I know PLENTY of rude people. People who cut in line at the grocery store or cut you off on the highway. PTA moms who are snooty. Dads who are jackasses at Little League, whatever. See them EVERY day.
BUT, I have gone through my entire life (and to you all who know me, you know I've seen and done a lot) and can count on one hand the number of nasty confrontations of the nature that I see online--i.e., the vicious name-calling and vicious slurs and statements and so on that proliferate . . . I do not witness THAT level of vileness in person. I disagree with you, you with me, we argue, we debate . . . but I have not, that I can recall, been in the presence of two people at a PTA meeting or an event, or a dinner party and, over a disagreement, seen one woman say to the other,. "You must really be enjoying the fact your husband's dead" (a la Coulter). I mean in normal society, that would be considered so vile as to make people of ANY walk of life or beliefs gasp in utter horror and disgust. Or "You liberals must want to let a bunch of Moslems bomb every one of our buildings"--yet you can see that on blogs. (And I am sure insane statements come from the opposite camp, too.) It's not that things don't get heated . . . but the viciousness rises to a new level when someone has a computer between them and the person they are confronting. In my humble opinion, anyway.
Peace,
E
Erica, it's sad. I think some blame should go to the 24 hr. news media. Before, you had early morning news, afternoon-maybe a 30 min. break, then evening news. They had to focus on the "real" stories. Now, I channel flip and they're talking about Paris Hilton on the news! What's with that? It's gossip central now. I don't buy into it, it's toxic. I hate what's going on in Tibet too, Dafur, so many others. I'm so disappointed in politics I cringe whenever campaign time rolls around. It's all based on greed, and who can pull the wool over the American public. I live a pretty simple life, and prefer it. My two daughters are raising my grandchildren to be kind, and honest, the oldest is eight now. Sometimes, I worry where it's all heading, though, this place we live in. Everyone wants to be right, and that's insane. Share ideas, beliefs if you want but don't force them on someone else. Just BE.
Hello, I agree with you, Erica. The internet has turned the 'public space' far more vicious than it used to be. We certainly weren't a perfect society by any means, but prior to the internet there were unspoken and informal rules for public behavior and most people adhered to those rules. Yes, there were exceptions, but most people were at least polite in most areas of public life. Sadly, that has changed and not for the better. But I also believe that things go in cycles and I'm beginning to see a bit more decorum and politeness, even on the internet. But I still don't read my Amazon reviews - I don't mind if someone doesn't like my book, but they don't have to be so vicious about it. Just don't buy the next one.
Cheryl/Emily
Oh my heck. I think I love you. (I got to your post via Heather Brewer's blog)

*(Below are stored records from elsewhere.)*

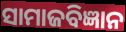
ସାମାଜବିଜ୍ଞାନ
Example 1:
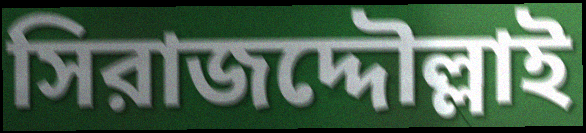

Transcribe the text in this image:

সিরাজদ্দৌল্লাই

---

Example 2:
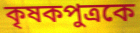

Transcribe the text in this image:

কৃষকপুত্রকে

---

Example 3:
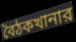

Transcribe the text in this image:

বৈঠকখানার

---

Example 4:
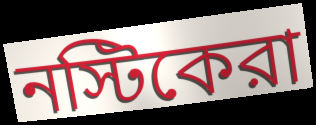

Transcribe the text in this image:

নস্টিকেরা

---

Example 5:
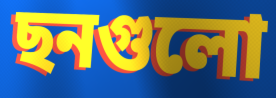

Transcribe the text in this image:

ছনগুলো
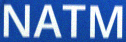
NATM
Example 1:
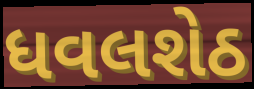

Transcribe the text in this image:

ધવલશેઠ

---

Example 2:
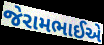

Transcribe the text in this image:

જેરામભાઈએ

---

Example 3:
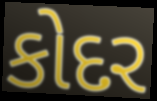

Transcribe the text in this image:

કોદર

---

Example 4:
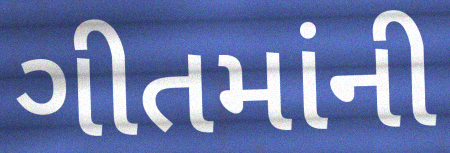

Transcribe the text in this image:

ગીતમાંની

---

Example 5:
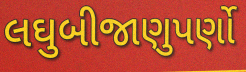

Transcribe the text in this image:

લઘુબીજાણુપર્ણો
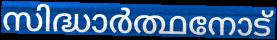
സിദ്ധാർത്ഥനോട്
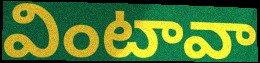
వింటావా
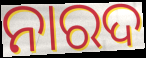
ନାରଦ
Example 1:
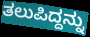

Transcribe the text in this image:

ತಲುಪಿದ್ದನ್ನು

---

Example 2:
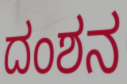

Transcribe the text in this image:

ದಂಶನ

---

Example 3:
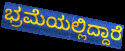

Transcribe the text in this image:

ಭ್ರಮೆಯಲ್ಲಿದ್ದಾರೆ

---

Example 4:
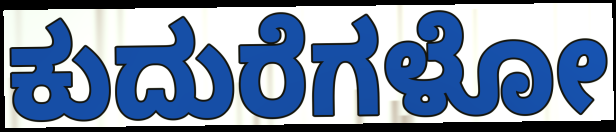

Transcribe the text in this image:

ಕುದುರೆಗಳೋ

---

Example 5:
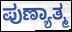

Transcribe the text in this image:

ಪುಣ್ಯಾತ್ಮ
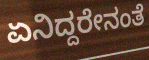
ಏನಿದ್ದರೇನಂತೆ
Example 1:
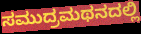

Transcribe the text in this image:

ಸಮುದ್ರಮಥನದಲ್ಲಿ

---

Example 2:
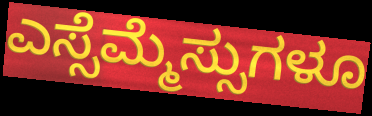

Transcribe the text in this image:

ಎಸ್ಸೆಮ್ಮೆಸ್ಸುಗಳೂ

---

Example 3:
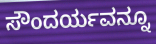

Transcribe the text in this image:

ಸೌಂದರ್ಯವನ್ನೂ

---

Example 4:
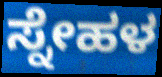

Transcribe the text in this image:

ಸ್ನೇಹಳ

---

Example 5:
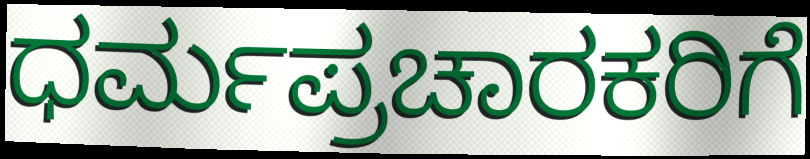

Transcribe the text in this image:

ಧರ್ಮಪ್ರಚಾರಕರಿಗೆ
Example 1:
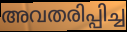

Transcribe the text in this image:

അവതരിപ്പിച്ച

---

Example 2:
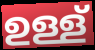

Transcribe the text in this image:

ഉള്ള്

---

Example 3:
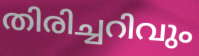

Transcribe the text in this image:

തിരിച്ചറിവും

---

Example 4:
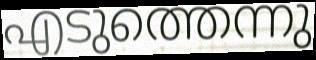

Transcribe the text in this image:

എടുത്തെന്നു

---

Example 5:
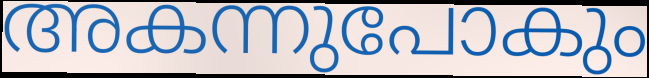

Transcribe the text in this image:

അകന്നുപോകും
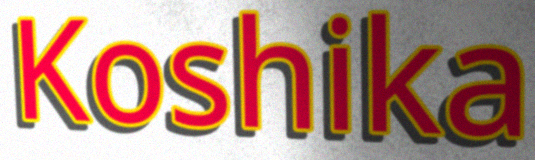
Koshika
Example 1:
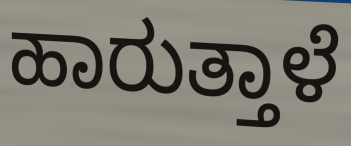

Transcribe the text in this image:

I can't talk about Dafur to anyone without either going ballistic or going into a hopeless spiral of helplessness, or hopelessness.
Great blog. Thanks for your wonderful, poetic way of expressing things.
lisa
ladonna"
Everyone wants to be right. That is SO true!!! One of the best lessons I have learned is I don't have to be. I can just "be" with myself and my beliefs and be Ok with other people having their.
lisa:
Love ya back! LOL!! I am the same way over some things that seem, to me, to be obvious about helping humanity.